L’adesione volontaria da parte dei comuni che presentano domanda di ammissione allo Sprar è sicuramente un punto di forza, il Comune è colui che governa il fenomeno sul proprio territorio, senza subirlo: crea dei posti di lavoro per gli operatori dell’accoglienza, affitta strutture, paga i servizi, ecc. Se si creano dei servizi ne beneficiano tutti i cittadini, ad esempio: se viene attivato un autobus per portare a scuola i bambini, ne possono usufruire anche i bambini italiani; se si attiva uno sportello di orientamento al lavoro, tutti ne possono beneficiare. Inoltre lo SPRAR organizza l’accoglienza in appartamenti, e questo rende più facile il rapporto con la comunità locale evitando quelle situazioni di alberghi in periferia pieni di migranti di cui non si sa nulla e che fanno paura, proprio per la distanza non solo fisica che inevitabilmente si viene a creare.
 
Quindi l’integrazione con la comunità locale è un elemento centrale.
Nelle linee guida dello SPRAR a cui i Comuni devono attenersi è anche previsto che vengano destinati dei fondi ad attività di sensibilizzazione e informazione della comunità locale per favorire l’integrazione. Degli operatori vanno a prendere le persone appena arrivate, per farle conoscere ai vicini, ai commercianti, per facilitare la relazione tra persone anziché tra gruppi. Si lavora per facilitare l’incontro reale tra le persone sganciandosi dall’idea astratta del “fenomeno” immigrati. Il che non garantisce l’amicizia tra le persone, ma sicuramente un tipo di valutazione e percezione che va al di là dei pregiudizi, e che dovrebbe basarsi sul rispetto reciproco.

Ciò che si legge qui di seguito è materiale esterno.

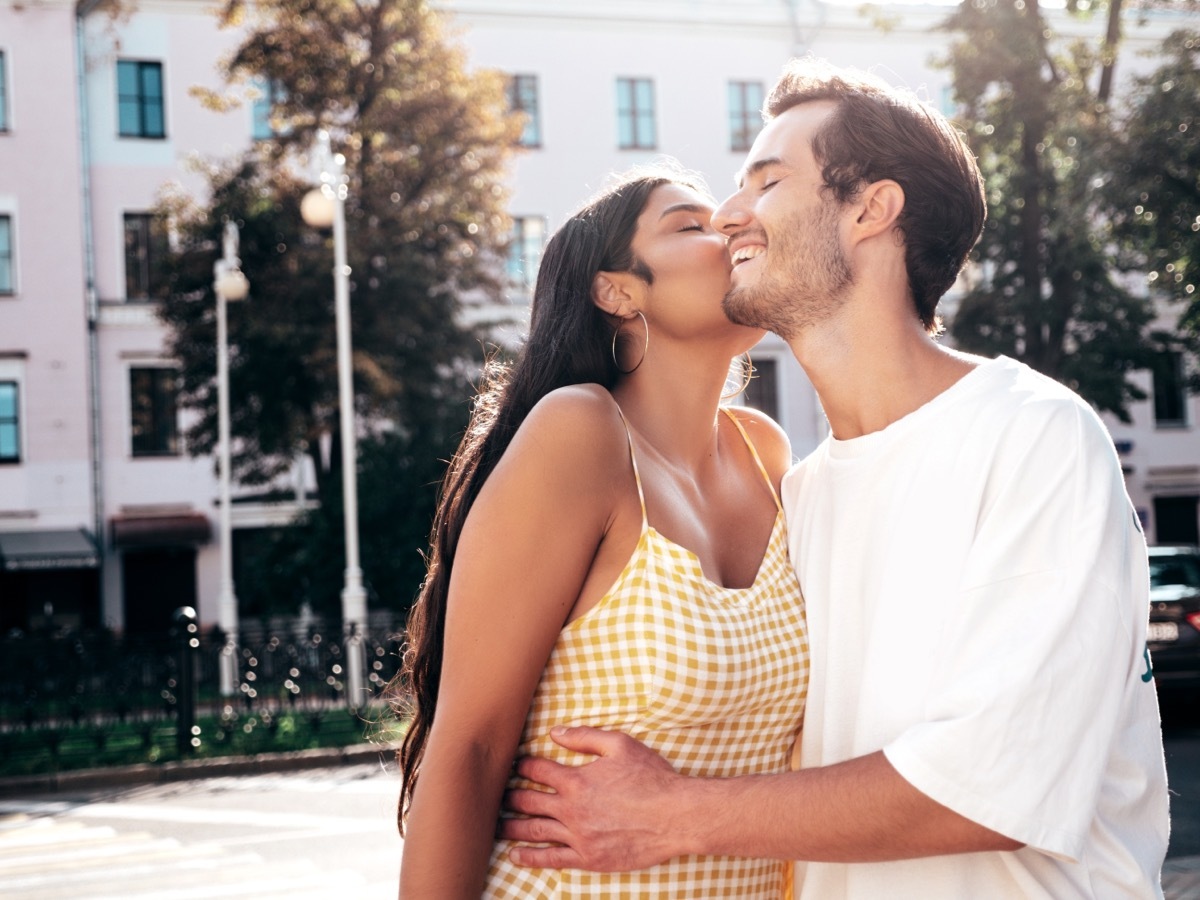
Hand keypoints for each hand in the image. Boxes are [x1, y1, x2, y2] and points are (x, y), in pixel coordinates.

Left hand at [498, 726, 685, 870]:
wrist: (674, 816)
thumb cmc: (651, 778)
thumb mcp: (620, 745)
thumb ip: (584, 737)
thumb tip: (555, 733)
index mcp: (576, 780)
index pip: (538, 770)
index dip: (523, 766)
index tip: (514, 765)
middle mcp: (571, 809)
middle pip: (529, 801)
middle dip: (510, 796)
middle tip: (498, 796)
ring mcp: (578, 836)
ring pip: (534, 830)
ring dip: (512, 827)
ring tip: (496, 826)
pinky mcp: (588, 858)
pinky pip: (551, 859)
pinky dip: (530, 857)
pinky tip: (516, 855)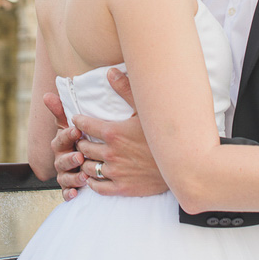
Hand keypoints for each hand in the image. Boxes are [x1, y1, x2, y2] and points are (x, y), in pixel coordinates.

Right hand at [43, 92, 86, 200]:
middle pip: (61, 159)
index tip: (77, 130)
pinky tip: (75, 194)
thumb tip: (46, 94)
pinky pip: (66, 192)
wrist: (87, 156)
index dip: (67, 134)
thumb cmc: (79, 136)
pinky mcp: (69, 186)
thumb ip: (61, 110)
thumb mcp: (72, 123)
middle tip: (80, 156)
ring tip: (84, 175)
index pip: (61, 138)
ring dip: (72, 177)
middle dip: (70, 158)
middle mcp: (60, 158)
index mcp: (62, 142)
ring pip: (64, 177)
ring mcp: (64, 173)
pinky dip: (69, 193)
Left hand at [72, 68, 168, 196]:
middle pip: (83, 146)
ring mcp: (115, 172)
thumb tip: (110, 72)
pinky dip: (91, 181)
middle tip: (82, 137)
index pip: (85, 125)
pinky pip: (97, 187)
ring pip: (87, 167)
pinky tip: (93, 176)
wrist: (181, 164)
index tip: (77, 119)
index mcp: (113, 132)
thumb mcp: (145, 109)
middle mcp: (111, 153)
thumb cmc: (162, 133)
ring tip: (86, 156)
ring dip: (84, 160)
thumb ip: (125, 89)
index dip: (79, 121)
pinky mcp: (122, 188)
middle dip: (80, 140)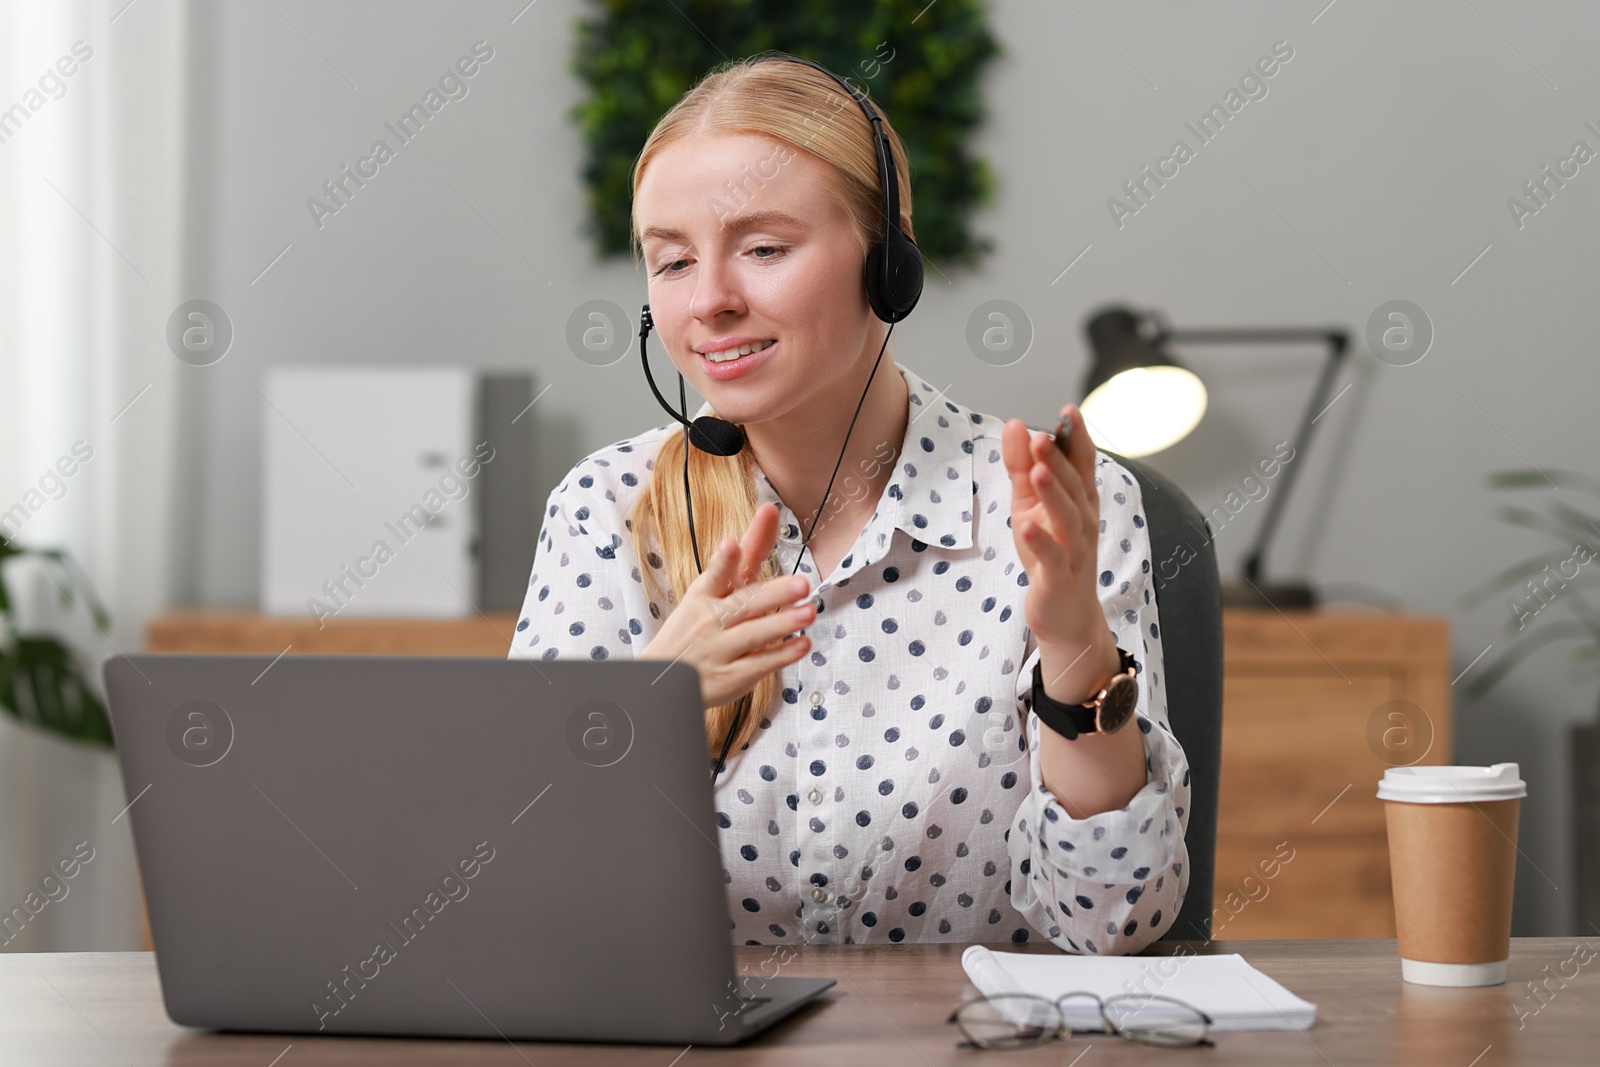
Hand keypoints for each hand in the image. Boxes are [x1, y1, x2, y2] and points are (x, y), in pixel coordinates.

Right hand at [638, 502, 815, 710]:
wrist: (663, 680)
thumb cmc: (698, 624)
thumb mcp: (714, 586)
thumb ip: (749, 552)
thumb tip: (770, 510)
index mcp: (704, 594)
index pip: (714, 574)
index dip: (723, 561)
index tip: (731, 545)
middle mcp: (709, 620)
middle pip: (743, 604)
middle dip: (773, 594)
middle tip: (802, 584)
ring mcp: (719, 649)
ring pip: (753, 635)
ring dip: (782, 624)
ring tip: (809, 613)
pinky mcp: (731, 676)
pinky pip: (759, 665)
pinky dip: (782, 655)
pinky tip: (803, 644)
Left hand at [1001, 404, 1103, 651]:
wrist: (1063, 613)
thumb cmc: (1049, 553)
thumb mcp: (1028, 505)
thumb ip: (1022, 466)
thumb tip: (1015, 425)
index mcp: (1078, 501)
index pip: (1082, 464)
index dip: (1077, 438)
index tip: (1068, 410)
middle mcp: (1083, 522)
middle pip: (1074, 487)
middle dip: (1059, 461)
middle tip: (1043, 436)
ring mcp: (1075, 551)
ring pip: (1067, 519)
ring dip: (1054, 495)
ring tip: (1038, 472)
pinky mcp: (1060, 578)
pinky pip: (1053, 558)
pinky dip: (1040, 541)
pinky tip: (1025, 526)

Quale pensi sia la strada da percorrere verso una gestione più dignitosa per tutti?
Penso che dovremmo lavorare di più sull’educazione ai diritti, soprattutto con i bambini, con i giovani, perché se un  ragazzo/una  ragazza  cresce con un’idea chiara di cosa siano i diritti cosa comportano, allora è più naturale
che da adulto sviluppi una sensibilità verso questi temi. Mentre acquisirli da adulti è molto più difficile, e allora accade di pensare che i diritti siano per quasi tutti, o possano essere messi in discussione a seconda delle esigenze del momento. Va anche fatta una riflessione e un lavoro sui paesi di provenienza: spesso si fanno considerazioni senza la consapevolezza dei danni storici che noi stessi abbiamo provocato in questi paesi. Non si tratta di favorire solo uno sviluppo economico, ma piuttosto democratico. Ci vuole molto tempo. Bisogna portare avanti tutto insieme.
Altrettanto importante è far conoscere le storie di queste persone, non in termini pietistici ma per comprendere bene le vere ragioni per cui sono fuggite dai loro paesi, affrontando viaggi che spesso durano anni. Queste persone non fuggono solo dai conflitti. Le persecuzioni previste nel diritto di asilo hanno a che fare in generale con l’impossibilità della persona di esercitare i propri diritti. Se le persone continuano ad arrivare da noi affrontando situazioni atroci – durante il viaggio vengono violentate, attraversano i deserti, molti di loro muoiono in mare – vuol dire che non hanno altra possibilità di scelta!